In a meeting yesterday in Boston, I was reminded by the CEO of Blue Cross and Blue Shield of Massachusetts, Cleve Killingsworth, the great work of the New England Healthcare Institute (NEHI) on clinical waste.

NEHI’s magnum opus on clinical waste shines a light on hundreds of studies which illustrate standards of care that, goether, could eliminate the 30% of health spending that is clinically wasteful and often deleterious to Americans’ health. These include using beta-blockers for patients with high blood pressure, measuring hemoglobin A1c for diabetics, among the many other evidence-based health tactics.

The definition of “clinical waste” = overuse, underuse, misuse, and medical errors. Much of this was documented in the seminal book, Overtreated by Shannon Brownlee.

Cleve asked the rhetorical question: “How many purchasers buy 30% waste?”
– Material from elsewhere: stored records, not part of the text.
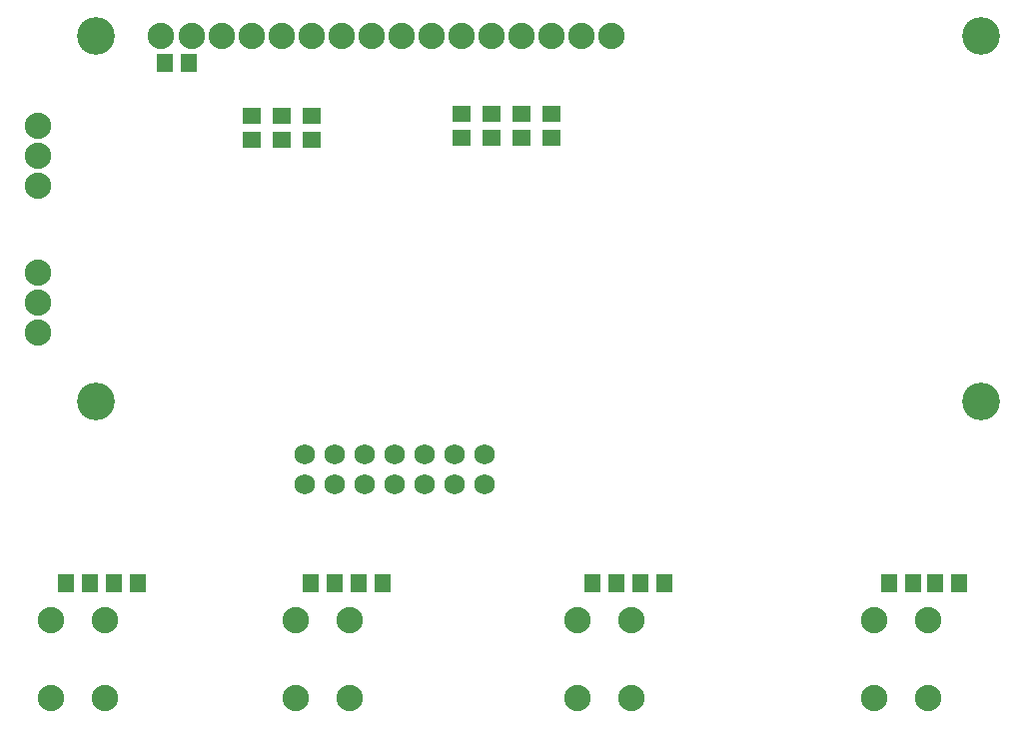
<source format=gts>
G04*
G04 #@! TF.GenerationSoftware,Altium Limited,Altium Designer,19.0.12 (326)*
G04*
G04 Layer_Color=8388736*
%FSLAX25Y25*%
%MOIN*%
G70*
G01*
G75*
%ADD14R,0.05800X0.06300*%
%ADD15R,0.06300X0.05800*%
%ADD16C,0.06800*%
%ADD17C,0.08800*%
%ADD18C,0.12611*%
D14*
X69500Y217000D02*
D03*
X61500D02*
D03*
X228025Y43397D02*
D03*
X220024D02*
D03*
X134025D02*
D03*
X126024D02*
D03*
X326524D02*
D03*
X318525D02*
D03*
X311024D02*
D03*
X303025D02*
D03*
X212024D02*
D03*
X204025D02*
D03*
X118025D02*
D03*
X110024D02*
D03*
X52525D02*
D03*
X44524D02*
D03*
X36525D02*
D03*
X28525D02*
D03*
D15*
X90544Y191397D02*
D03*
Y199397D02*
D03*
X100544Y191397D02*
D03*
Y199397D02*
D03*
X110544Y191397D02*
D03*
Y199397D02*
D03*
X160544Y191897D02*
D03*
Y199897D02*
D03*
X170544Y191897D02*
D03*
Y199897D02*
D03*
X180544Y191897D02*
D03*
Y199897D02*
D03*
X190544Y191897D02*
D03*
Y199897D02*
D03*
D16*
X168025Y76397D02*
D03*
Y86397D02*
D03*
X158025Y76397D02*
D03*
Y86397D02*
D03*
X148024Y76397D02*
D03*
Y86397D02*
D03*
X138024Y76397D02*
D03*
Y86397D02*
D03*
X128024Y76397D02*
D03*
Y86397D02*
D03*
X118025Y76397D02*
D03*
Y86397D02*
D03*
X108025Y76397D02*
D03*
Y86397D02*
D03*
D17*
X19025Y146897D02*
D03*
Y136897D02*
D03*
Y126897D02*
D03*
Y195897D02*
D03*
Y185897D02*
D03*
Y175897D02*
D03*
X210544Y225921D02*
D03*
X200544D02*
D03*
X190544D02*
D03*
X180544D02*
D03*
X170544D02*
D03*
X160544D02*
D03*
X150544D02*
D03*
X140544D02*
D03*
X130544D02*
D03*
X120544D02*
D03*
X110544D02*
D03*
X100544D02*
D03*
X90544D02*
D03*
X80544D02*
D03*
X70544D02*
D03*
X60040D02*
D03*
X41524Y4897D02*
D03*
Y30897D02*
D03*
X23525Y4897D02*
D03*
Y30897D02*
D03*
X123024Y4897D02*
D03*
Y30897D02*
D03*
X105025Y4897D02*
D03*
Y30897D02*
D03*
X217024Y4897D02*
D03*
Y30897D02*
D03*
X199024Y4897D02*
D03*
Y30897D02*
D03*
X316024Y4897D02*
D03*
Y30897D02*
D03*
X298025Y4897D02*
D03*
Y30897D02*
D03*
D18*
X333662Y225921D02*
D03*
Y103874D02*
D03*
X38387Y103873D02*
D03*
Y225921D02*
D03*
M02*

</source>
Heatlh Populi’s Hot Points: When it comes to Medicare and Medicaid, the ‘purchasers’ are, ultimately, U.S. taxpayers who foot the bill for public health programs every April 15th and throughout the year in tax withholds from ever-shrinking paychecks.

How to get to the root of waste: pay for evidence-based care, the details of which are provided in the NEHI’s compendium of peer-reviewed evidence covering over 400 sources.

Health reform proponents, know this: adding people who are uninsured to a health system that currently pays for wasteful care not only wastes money, but brings people sub-optimal health care in the form of higher morbidity, mortality and medical errors. Health reform must include payment reform or it won’t only not bend the cost curve — it will continue to endanger the lives of health citizens.